Il cinema di Philippe Garrel è sempre uguale a sé stesso, è un mondo chiuso e simbolico come quello di una fiaba o un sogno. A mancare, nei suoi film, è il respiro delle città, il passare del tempo, il movimento dello spazio che circonda i personaggi.
In Le sel des larmes, presentato in concorso alla Berlinale, tra la metropoli Parigi e la provincia del nord, lungo la Marna, non c’è quasi differenza, le vie sono vuote, gli ambienti spogli e indefiniti. Il bianco e nero di Renato Berta trasfigura la realtà e la trasporta in universo monocorde, in cui anche le musiche dolci di Jean-Louis Aubert e la voce narrante contribuiscono a isolare i personaggi nella loro solitudine.

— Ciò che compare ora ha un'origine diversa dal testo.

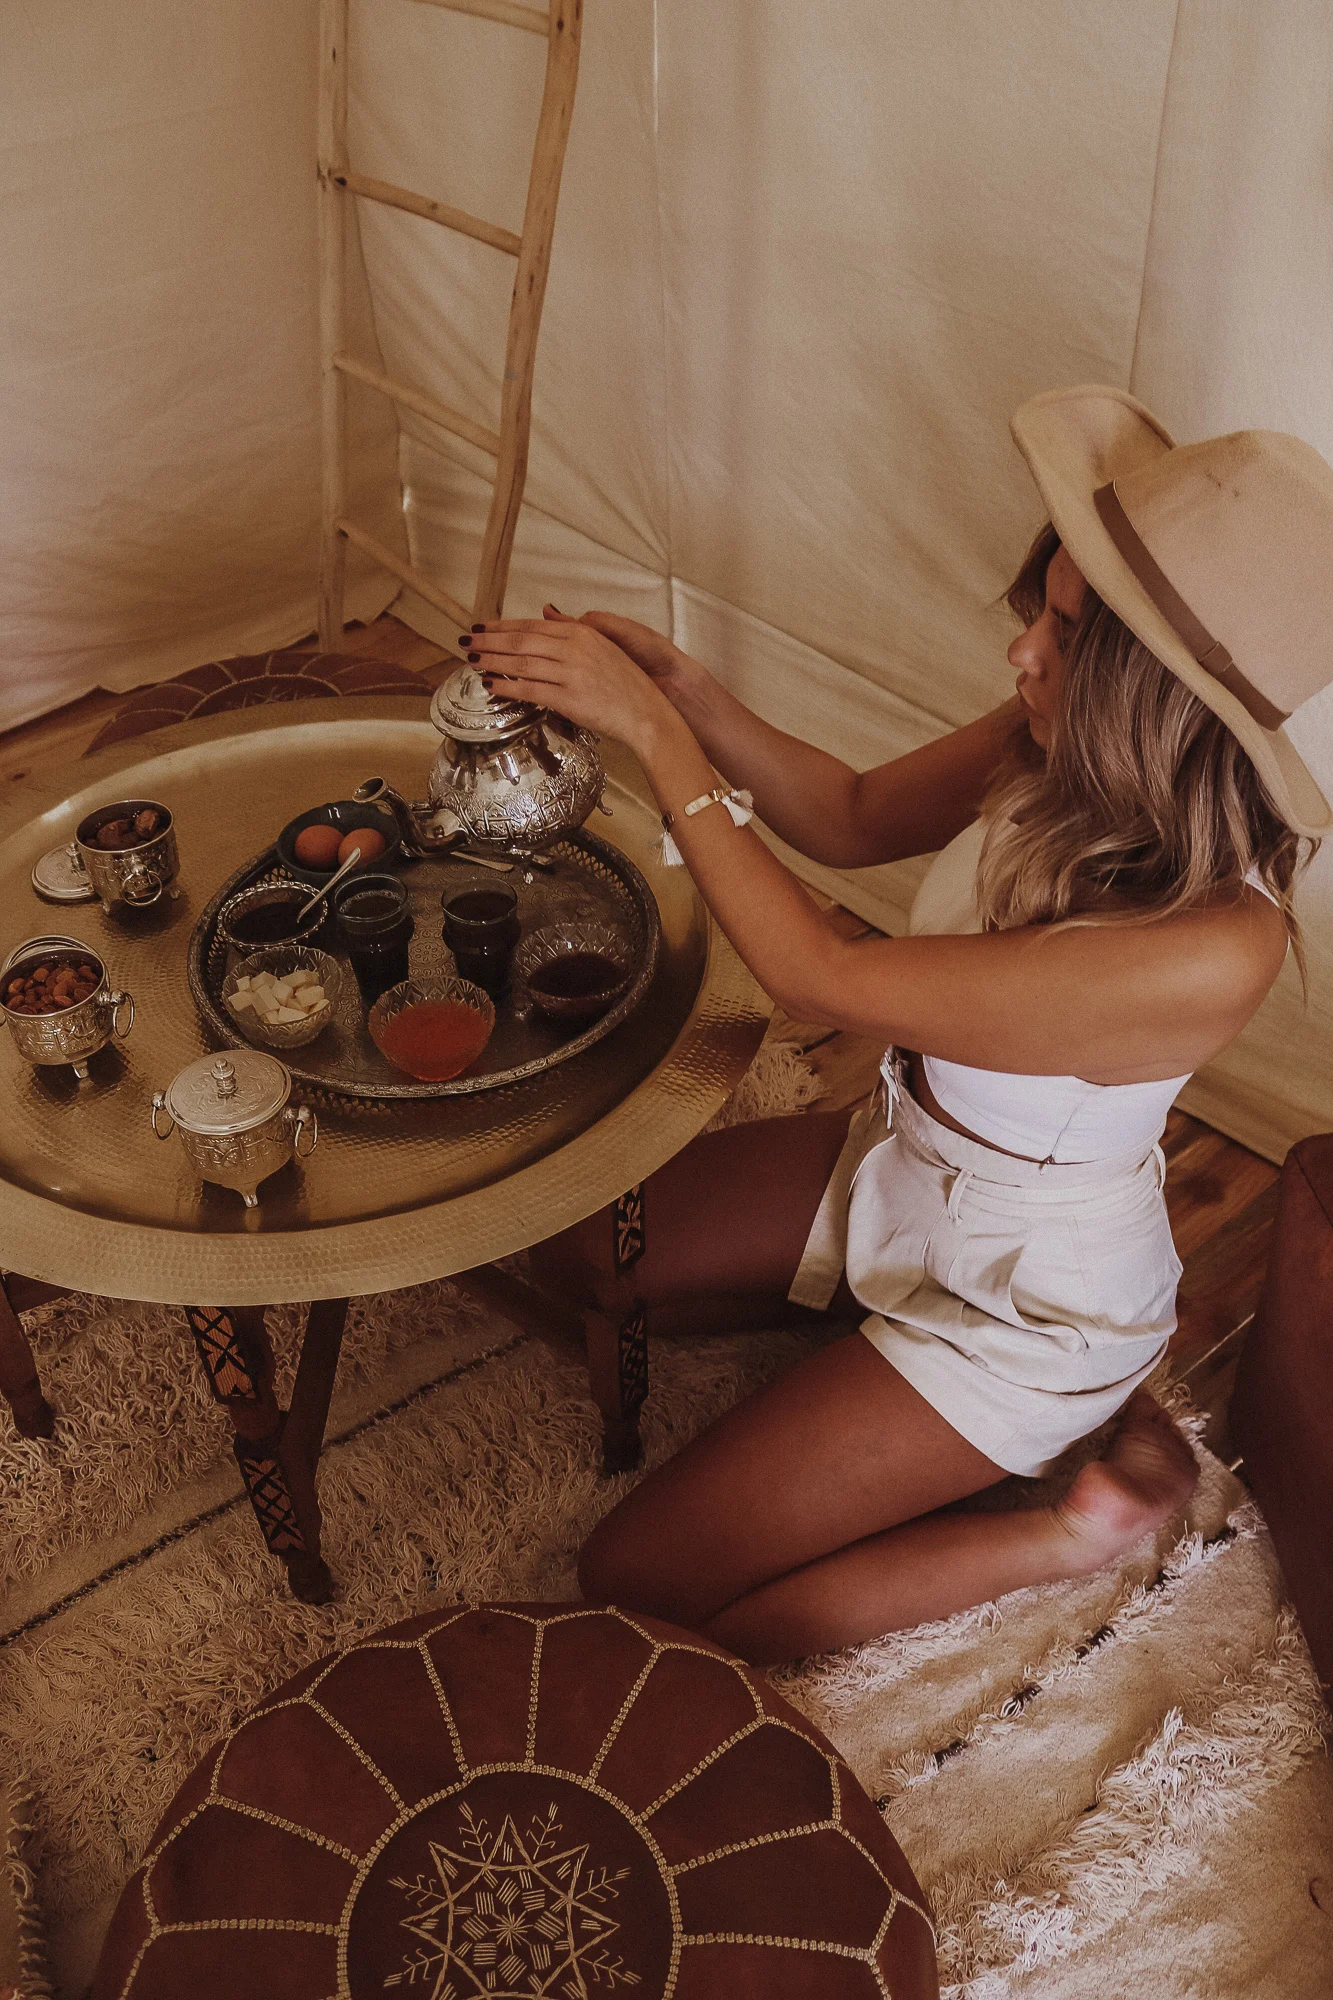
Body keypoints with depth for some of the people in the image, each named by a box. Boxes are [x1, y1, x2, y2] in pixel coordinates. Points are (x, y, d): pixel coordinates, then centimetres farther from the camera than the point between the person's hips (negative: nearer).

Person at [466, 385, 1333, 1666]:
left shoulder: (1214, 948, -38)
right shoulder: (1064, 747, -16)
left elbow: (822, 979, -30)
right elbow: (854, 817, 3)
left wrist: (653, 735, -25)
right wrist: (684, 690, -13)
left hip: (1023, 1289, -7)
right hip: (897, 1158, 8)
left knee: (637, 1587, -7)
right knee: (568, 1247, 15)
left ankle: (1074, 1532, 4)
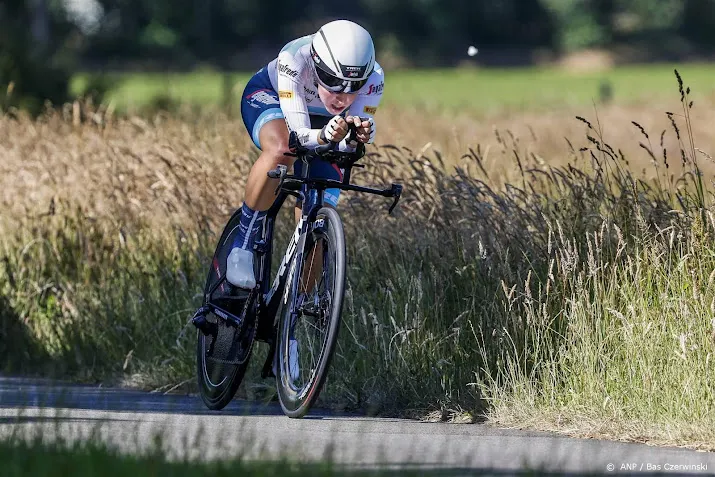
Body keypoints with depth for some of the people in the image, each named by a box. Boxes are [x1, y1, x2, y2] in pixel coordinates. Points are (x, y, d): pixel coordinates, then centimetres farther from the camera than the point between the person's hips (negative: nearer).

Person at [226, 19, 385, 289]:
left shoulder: (373, 78, -33)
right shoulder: (294, 60, -40)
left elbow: (348, 145, -31)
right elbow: (298, 134, -41)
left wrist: (357, 137, -54)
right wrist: (324, 137, -62)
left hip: (323, 122, 3)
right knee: (281, 150, -39)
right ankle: (242, 245, -26)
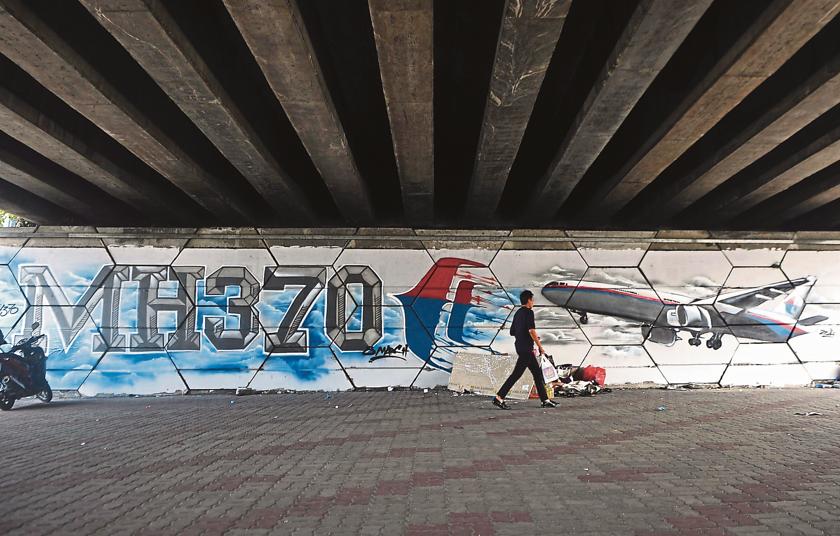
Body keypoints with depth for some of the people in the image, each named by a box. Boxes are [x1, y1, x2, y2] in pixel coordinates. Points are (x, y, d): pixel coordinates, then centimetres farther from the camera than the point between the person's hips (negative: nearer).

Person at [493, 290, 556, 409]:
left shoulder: (518, 313, 16)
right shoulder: (529, 312, -10)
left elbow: (512, 332, 20)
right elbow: (531, 330, -21)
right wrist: (540, 347, -14)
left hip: (519, 346, 10)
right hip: (525, 348, -10)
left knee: (537, 372, 12)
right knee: (517, 373, -9)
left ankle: (545, 400, 15)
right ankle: (499, 398, -9)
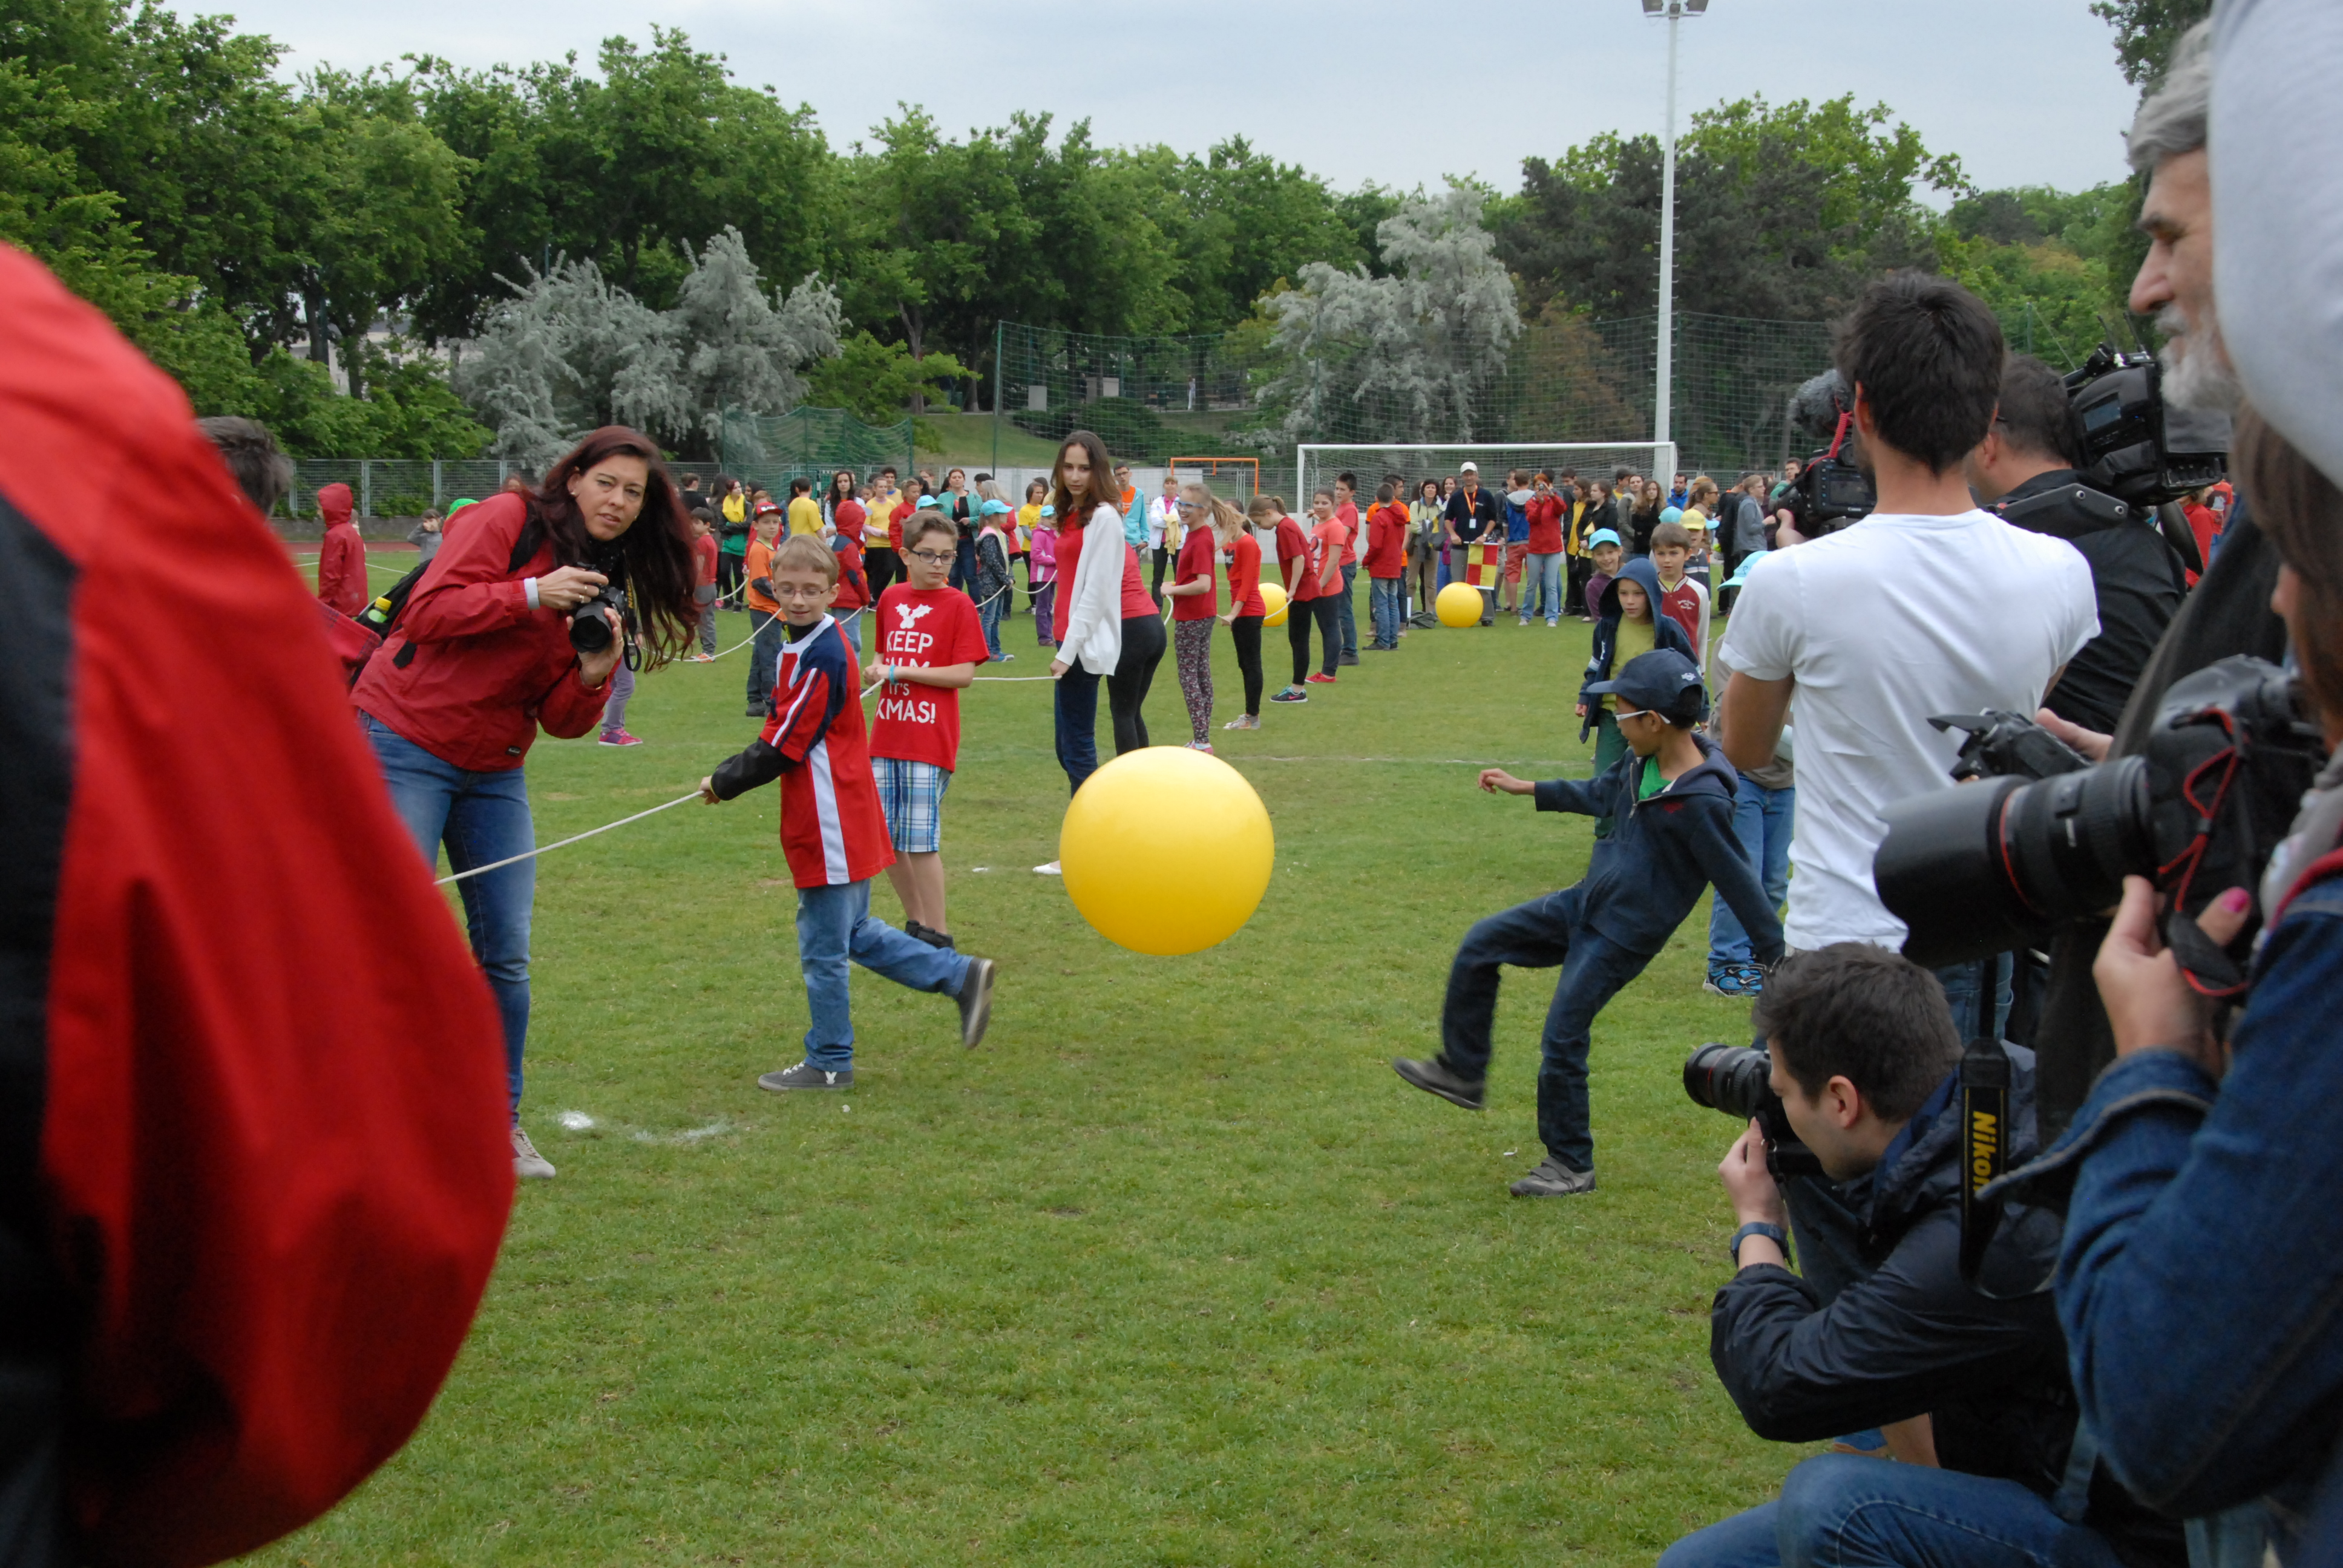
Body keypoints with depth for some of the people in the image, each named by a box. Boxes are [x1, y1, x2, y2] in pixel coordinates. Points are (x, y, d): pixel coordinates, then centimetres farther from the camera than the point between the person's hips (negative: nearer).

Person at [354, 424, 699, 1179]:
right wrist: (532, 594, -25)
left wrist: (594, 677, -15)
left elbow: (561, 720, 5)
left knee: (506, 952, 4)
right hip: (405, 745, -6)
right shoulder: (509, 519, -8)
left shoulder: (608, 586, 9)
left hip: (493, 769, 6)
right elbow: (429, 612, -19)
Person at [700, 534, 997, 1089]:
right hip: (849, 821, 10)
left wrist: (723, 782, -5)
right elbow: (787, 734, 17)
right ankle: (961, 976, 21)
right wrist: (729, 771, 8)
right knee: (856, 935, 20)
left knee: (823, 950, 3)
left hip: (830, 829, -10)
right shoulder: (821, 644, 11)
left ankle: (829, 1063, 16)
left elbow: (782, 749, -18)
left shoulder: (818, 658, -19)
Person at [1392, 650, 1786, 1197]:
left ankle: (1571, 1166, 13)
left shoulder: (1701, 802, -27)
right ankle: (1464, 1072, 24)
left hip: (1622, 936, -9)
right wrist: (1528, 789, 25)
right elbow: (1602, 795, 19)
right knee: (1481, 946, 11)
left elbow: (1739, 883, -20)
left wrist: (1781, 959, -13)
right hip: (1585, 903, 9)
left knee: (1563, 1039, -5)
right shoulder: (1642, 763, -2)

Le sel des larmes è ancora un film sulla figura del padre, come in altri modi il precedente L’amant d’un jour. Il protagonista Luc, falegname e aspirante ebanista, ha relazioni con tre donne, ama in maniera superficiale ed è riamato con ben altra forza, e nel corso del racconto mantiene un rapporto saldo solamente con il padre, l’unica persona per la quale spende delle lacrime. Come altri personaggi maschili di Garrel, Luc è un mediocre: abbandona, tradisce, mente, si adatta passivamente a un triangolo amoroso che in realtà non vuole. Ogni nuovo amore lo coinvolge in maniera distratta, ogni tentativo di staccarsi dalle origini – trasferendosi a Parigi prima per tentare l’esame per la prestigiosa École Boulle per ebanisti e poi per frequentare la scuola – lo riporta inevitabilmente verso il padre, che lo accudisce, lo incalza, lo sprona, ma finisce anch’egli per bussare alla porta del figlio. Al fianco del padre Luc guarda il cielo stellato e scorge le costellazioni; con Geneviève, una delle tre donne che lo amano, non alza nemmeno gli occhi per individuare l’Orsa maggiore, quasi nell’amore vivesse inconsapevolmente una ribellione indesiderata.
Nel mondo concluso di Garrel per gli uomini l’amore è un tradimento. O forse un inevitabile fallimento. Luc fa e disfa, corteggia e abbandona, ritrova come nelle tappe di un sogno gli elementi del racconto che si lascia dietro di sé (una delle sue donne abortisce, l’altra resta incinta di un altro uomo), e nonostante il suo lavoro da artigiano non costruisce nulla. A parte una cosa: una cassa da morto. Insieme con il padre…
Garrel è sempre stato ironico e poco indulgente verso i suoi personaggi: in La frontière de l’aube si prendeva gioco del loro maledettismo intellettuale, in L’ombre des femmes non lasciava speranza alla loro povertà da nullafacenti. In Le sel des larmes, ancora, osserva la codardia di Luc in modo distaccato, con la voce narrante che anticipa o commenta le azioni nascondendo dietro i toni malinconici una tragica assenza d’empatia.
Garrel non lascia spazio al suo personaggio, lo ingabbia fisicamente e idealmente. Oltre il cielo che guarda col padre, per lui non c’è nulla, né Dio, né aldilà, né l’amore delle donne. Il padre ha generato una vita, e inconsapevolmente l’ha soffocata.
Dietro la finezza estatica ed estenuata delle sue immagini, Le sel des larmes è così una sconsolata riflessione sulla libertà individuale e sull’inutilità dell’amore. La bellezza, che pure nel film è presente (in una donna che si trucca o si lava, in una danza coreografata e poi scatenata), genera momenti effimeri, a volte rappresentati in maniera straniante dall’assenza di sincrono fra immagini, suono e commento sonoro.
Se questo è un cinema sempre uguale a sé stesso, fuori dal mondo e dal nostro tempo, è perché è votato a una visione sconsolata dei rapporti umani e della loro incapacità di evolvere. Secco, immediato, mai indulgente.